Ив, ничего не ответив, представил себе Буриде в это время суток: в сумеречном небе ветер, должно быть, то соединяет, то разводит в стороны, затем вновь перемешивает друг с другом вершины сосен, как будто бы у этих пленников есть секрет, который они спешат передать друг другу и разнести по всему свету. После ливня со всех деревьев падают крупные капли. Они выходят на крыльцо, чтобы подышать осенним вечерним воздухом. Правда, хоть Буриде еще и стоял перед глазами Ива, это было похоже на то, как несколько минут назад ему представлялась мать: в грезах, где она еще была живая, и при этом он знал, что она уже умерла. Точно так же и сегодняшний Буриде представлял собой лишь пустой кокон того, что было его детством, его любовью. Как объяснить такие вещи дорогому брату? Он сослался на то, что трудно будет долго оставаться вместе:

- Ты не смог бы дождаться, пока я выздоровею окончательно.

Жан-Луи не стал спрашивать его: выздоровеет от чего? (Он знал, что ему следовало бы спросить: выздоровеет от чего?) И удивился, что существует на свете столько молодых и симпатичных людей, как Ив, которым любовь приносит лишь страдания. Для них любовь неизменно сопряжена с мучительной игрой воображения. Но Жану-Луи она представлялась вещью самой что ни на есть простой, самой легкой... Ах, если бы только он не выбрал Бога!
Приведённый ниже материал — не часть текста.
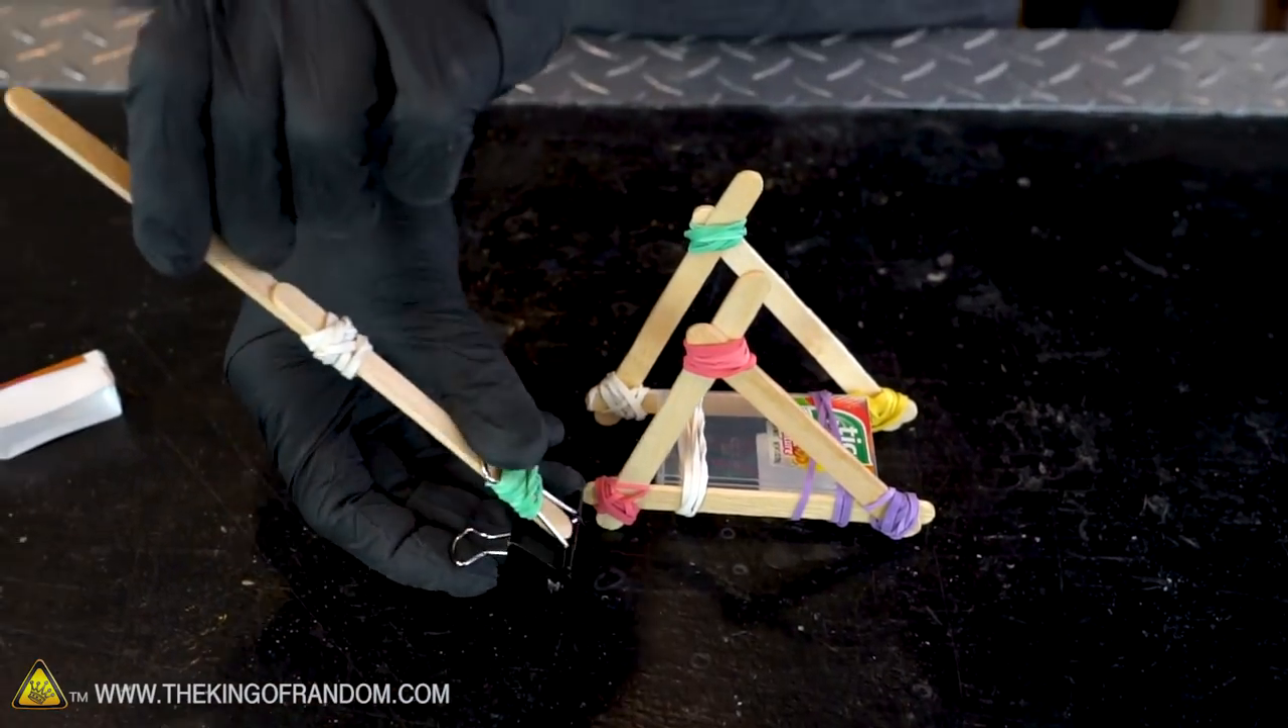We now have two pieces, we have a base and we have the swinging arm of our catapult, and it's time to put them together.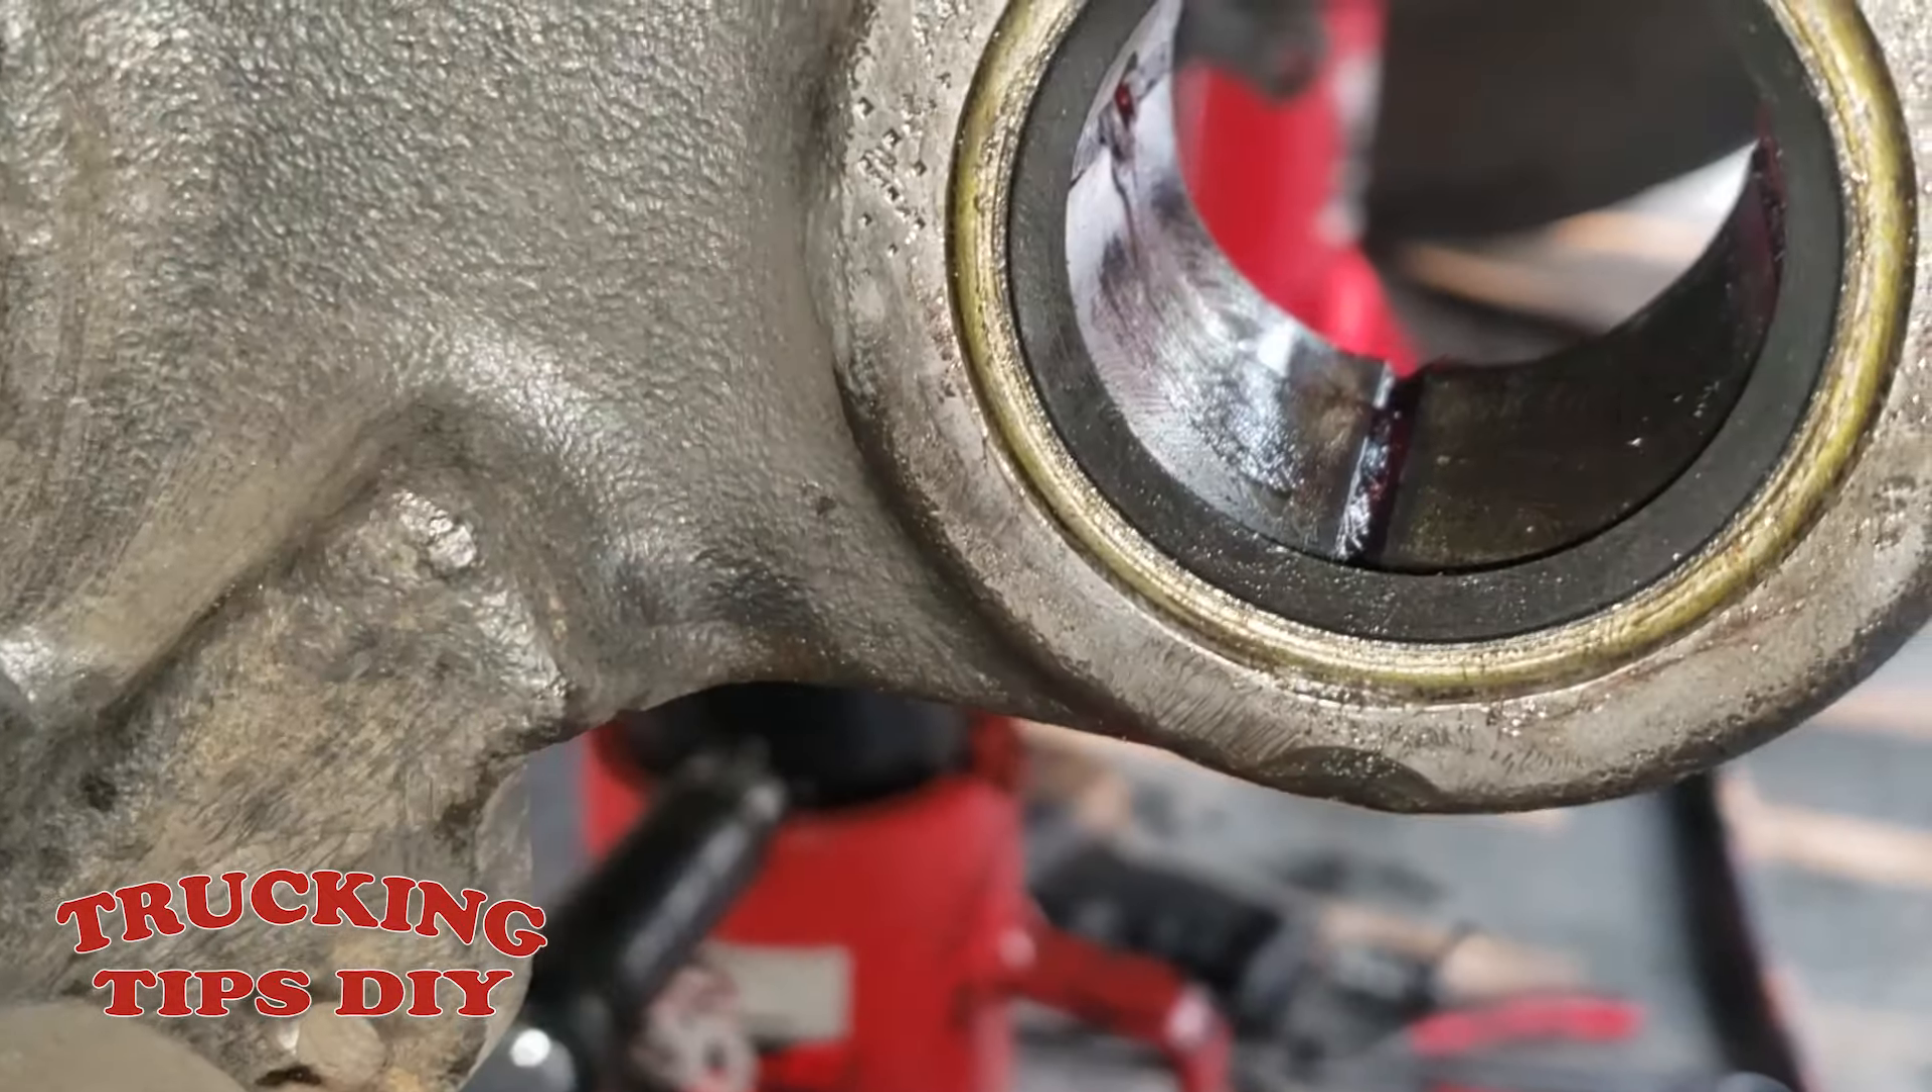So the seal is now in place.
Он глубоко дорожил Мадлен и каждое воскресенье причащался, но уже два раза - сначала со служащей в конторе, затем с подругой своей жены - он заметил сигнал, на который уже почти готов был ответить... Ему пришлось много молиться; он вовсе не был уверен в том, что не согрешил желанием, потому что не понимал, как отличить соблазн от желания? Держа за руку своего брата, он с грустным удивлением вглядывался при свете ночной лампы в такое горестное выражение на его лице, плотно сжатые губы, все эти свидетельства усталости и истощения.

Возможно, Ив был бы счастлив, если бы Жан-Луи все-таки задал ему этот вопрос; но разделявшая их стыдливость была невероятно сильна. Жан-Луи хотел было сказать ему: "Твое произведение..." Но этим вопросом он рисковал ранить его. Впрочем, он смутно чувствовал, что это произведение, если ему суждено быть дописанным до конца, оказалось бы всего лишь отражением его отчаяния. Он наизусть знал то стихотворение, в котором Ив, будучи еще почти ребенком, рассказывал: чтобы вырвать его из объятий тишины, ему, так же как и соснам Буриде, необходимо, чтобы налетели западные ветра, разразилась бы необузданная буря.

А еще Жан-Луи хотел ему сказать: "Домашний очаг... жена... другие дети Фронтенак..." Но особенно он хотел поговорить с ним о Боге. Но не осмелился.